Activities
• A. Update the election ruling by writing it out from "While there are" to "create a doubt.", with "precincts" changed to "counties".
• B. Name every case the election ruling cites as authority for its established rule.

Page extract
>>
It is apparent that the court, under all the proof, could not apply the discretion rule, nor is it here relied upon, but appellant insists that fraud and irregularities shown bring the case within the rule applicable where fraud and irregularities are so general as to cast doubt on the result, and require the court to declare no election. This if done, as the chancellor points out, would disenfranchise a great number of voters and pay more heed to the desire and rights of the candidate than to the rights of the electorate. Courts should proceed slowly and carefully in undertaking to declare an election void; it should not be done unless the evidence is such as to convince the court that there was general fraud or irregularity. Here the charges of fraud were limited to a few of the 576 precincts; the same is true as to such irregularities in other precincts that could hardly be classified as fraud. The established rule is that where, after giving the evidence of fraud (or irregularities) its fullest effect, and fraudulent or illegal votes may be eliminated, and the result of the election be fairly ascertained from votes which were regular or untainted, the court should not go to the extreme of declaring the election void. Ferguson v. Gregory, 216 Ky. 382, 287 S.W. 952; Butler v. Roberson, 158 Ky. 101, 164 S.W. 340; Caudill v. Stidham, 246 Ky. 174, 54 S.W.2d 654; Watts v. Bowen, 250 Ky. 678, 63 S.W.2d 917. The rule applies here.
While there are shown irregularities, and proof indicative of fraud in a limited number of precincts, there is not enough to justify the court in concluding that such were "general" to the extent that the election as a whole was tainted. We are, under well known rules, compelled to give weight to the finding of the trial court; we are authorized to reverse only if we entertain more than a doubt as to the correctness of his finding. A consideration of the record before us fails to create a doubt.
Judgment affirmed.
The whole court sitting; Judge Dawson not voting.
<<
Entries shown
>>
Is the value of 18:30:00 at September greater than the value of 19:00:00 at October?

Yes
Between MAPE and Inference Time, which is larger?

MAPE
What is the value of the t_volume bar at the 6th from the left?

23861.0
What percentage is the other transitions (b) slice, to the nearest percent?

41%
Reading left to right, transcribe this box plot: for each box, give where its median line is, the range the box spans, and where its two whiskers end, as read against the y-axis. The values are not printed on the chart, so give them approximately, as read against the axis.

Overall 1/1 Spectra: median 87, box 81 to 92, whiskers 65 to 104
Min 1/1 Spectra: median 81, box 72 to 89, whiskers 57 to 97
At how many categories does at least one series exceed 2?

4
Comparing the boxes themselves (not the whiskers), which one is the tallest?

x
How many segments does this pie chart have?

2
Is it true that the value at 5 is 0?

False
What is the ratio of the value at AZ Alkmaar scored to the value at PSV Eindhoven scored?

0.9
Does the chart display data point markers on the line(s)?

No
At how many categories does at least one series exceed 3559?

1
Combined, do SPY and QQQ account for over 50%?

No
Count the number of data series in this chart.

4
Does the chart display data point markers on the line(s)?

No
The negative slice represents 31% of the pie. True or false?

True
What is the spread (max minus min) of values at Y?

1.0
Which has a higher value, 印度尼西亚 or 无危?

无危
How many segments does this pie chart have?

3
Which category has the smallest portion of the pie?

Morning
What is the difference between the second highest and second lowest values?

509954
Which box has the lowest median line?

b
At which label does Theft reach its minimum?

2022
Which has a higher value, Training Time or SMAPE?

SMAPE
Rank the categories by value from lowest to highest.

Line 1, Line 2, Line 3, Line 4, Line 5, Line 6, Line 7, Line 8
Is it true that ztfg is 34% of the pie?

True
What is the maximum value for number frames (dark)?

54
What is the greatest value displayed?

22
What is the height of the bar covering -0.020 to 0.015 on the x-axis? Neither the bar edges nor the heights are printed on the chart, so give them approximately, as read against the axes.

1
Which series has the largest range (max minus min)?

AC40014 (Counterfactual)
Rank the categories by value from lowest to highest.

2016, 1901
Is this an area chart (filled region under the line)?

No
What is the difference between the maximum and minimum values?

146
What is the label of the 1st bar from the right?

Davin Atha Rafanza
<<
Answers in order
• A.
While there are shown irregularities, and proof indicative of fraud in a limited number of counties, there is not enough to justify the court in concluding that such were "general" to the extent that the election as a whole was tainted. We are, under well known rules, compelled to give weight to the finding of the trial court; we are authorized to reverse only if we entertain more than a doubt as to the correctness of his finding. A consideration of the record before us fails to create a doubt.

• B.
Ferguson v. Gregory, 216 Ky. 382, 287 S.W. 952
Butler v. Roberson, 158 Ky. 101, 164 S.W. 340
Caudill v. Stidham, 246 Ky. 174, 54 S.W.2d 654
Watts v. Bowen, 250 Ky. 678, 63 S.W.2d 917